喫煙習慣により、がんのリスクは高くなるが、自分の習慣をあれこれといわれたくない人もいるだろう。しかし、本人は喫煙しなくても、他人のたばこの煙でがんのリスクが高まることがある。たばこを吸う人と、吸わされる人にとって、まったく違う意味を持つ「受動喫煙」は、生活習慣というよりはむしろ環境問題だ。
ここ数年で多くの公共の場所での禁煙が進み、受動喫煙の機会が少なくなった。だが、路上では相変わらずくわえたばこを見かけるし、受動喫煙なしで食事を楽しめる場所もまだまだ限られる。最も影響のある家庭や職場では、どの程度、分煙が進んでいるのだろうか。
これまでに、受動喫煙と肺がん、心臓病(虚血性心疾患)の関係は明らかとされている。肺がんで20〜30%、心臓病で約20%リスクが高くなる。子供のぜん息や肺炎、気管支炎への影響も明らかである。

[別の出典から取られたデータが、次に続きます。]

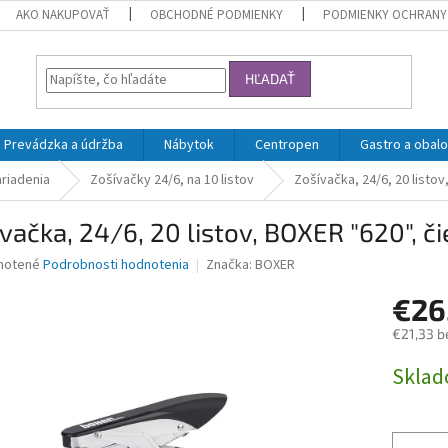
AKO NAKUPOVAŤ
OBCHODNÉ PODMIENKY
PODMIENKY OCHRANY
HĽADAŤ
Prevádzka a údržba
Nábytok
Centropen
Gastro a obalo
riadenia
Zošívačky 24/6, na 10 listov
Zošívačka, 24/6, 20 listov
vačka, 24/6, 20 listov, BOXER "620", č
né
notené
Podrobnosti hodnotenia
Značka:
BOXER
nie
€26
u
€21,33 b
Jednotk
Skla
cena:
iek.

さらに妊婦の受動喫煙で胎児の成長が妨げられる危険性が生じる。
では、実際に受動喫煙している人と、していない人ではどう違うのか。1960年代の平山雄氏らの26万人コホート研究では、喫煙しない女性の肺がんリスクは、夫が1日20本以上喫煙していると、夫が喫煙していない場合の2倍高くなったと報告した。

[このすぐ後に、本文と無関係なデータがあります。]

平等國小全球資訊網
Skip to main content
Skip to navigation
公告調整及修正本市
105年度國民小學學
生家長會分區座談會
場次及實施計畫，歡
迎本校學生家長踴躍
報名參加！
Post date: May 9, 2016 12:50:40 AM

わが国では男性の喫煙率が高く、女性が低い。そのため家庭や職場で受動喫煙の機会がある女性が多いのである。
そこで、われわれのコホート研究では、喫煙しない女性の乳がんの発生リスクを受動喫煙の有無で比較してみた。すると閉経前の女性の乳がんリスクは自分の喫煙だけでなく、受動喫煙のある場合に高くなっていた。

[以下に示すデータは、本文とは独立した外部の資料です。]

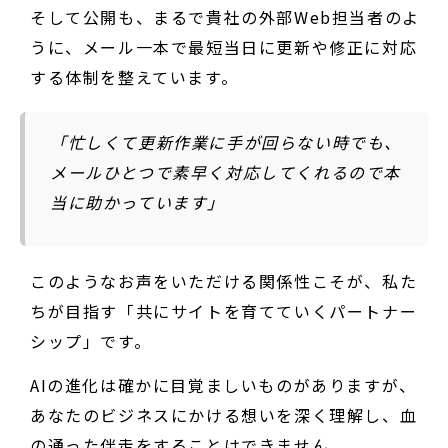
そして公開も、まるで貴社の外部Web担当者のよ
うに、メール一本で最短当日に更新や修正に対応
する体制を整えています。
「忙しくて更新作業に手が回らない時でも、
メールひとつで素早く対応してくれるので本
当に助かっています」
このようなお声をいただける関係性こそが、私た
ちが目指す「共にサイトを育てていくパートナー
シップ」です。
AIの進化は確かに目覚ましいものがありますが、
あなたのビジネスにかける想いを深く理解し、血
の通った伴走をすることはできません。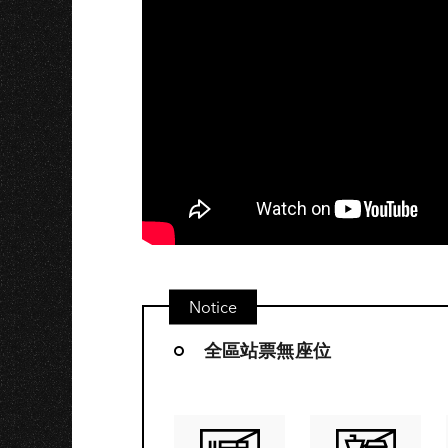
U
Notice
全區站票無座位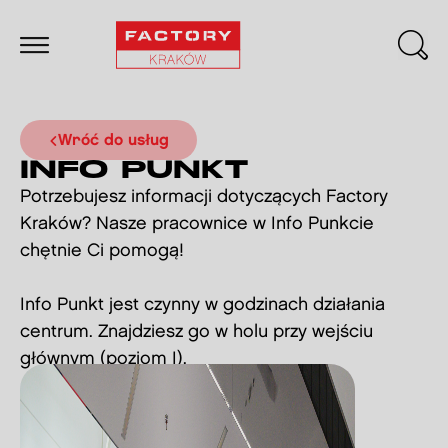
Wróć do usług
INFO PUNKT
Potrzebujesz informacji dotyczących Factory
Kraków? Nasze pracownice w Info Punkcie
chętnie Ci pomogą!
Info Punkt jest czynny w godzinach działania
centrum. Znajdziesz go w holu przy wejściu
głównym (poziom I).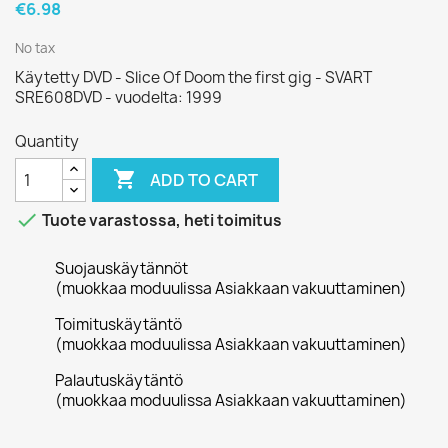
€6.98
No tax
Käytetty DVD - Slice Of Doom the first gig - SVART
SRE608DVD - vuodelta: 1999
Quantity

ADD TO CART

Tuote varastossa, heti toimitus
Suojauskäytännöt
(muokkaa moduulissa Asiakkaan vakuuttaminen)
Toimituskäytäntö
(muokkaa moduulissa Asiakkaan vakuuttaminen)
Palautuskäytäntö
(muokkaa moduulissa Asiakkaan vakuuttaminen)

乳がんの発生は女性ホルモンと強い関係があるが、喫煙によっても影響を受ける。閉経前の乳がんの原因の1つに、本人の喫煙そして受動喫煙があるのではないかと問題提起する結果になった。
欧米では受動喫煙への意識が高く、ほとんどのレストランやバー、パブなどで禁煙が進んでいる。そうしたサービス業従事者の間では受動喫煙の機会が多く、健康被害が問題になっていたからだ。
昨年11月からハワイ州で公共の場所が全面禁煙となった。米国で同様の法律が施行されるのはこれで14州となった。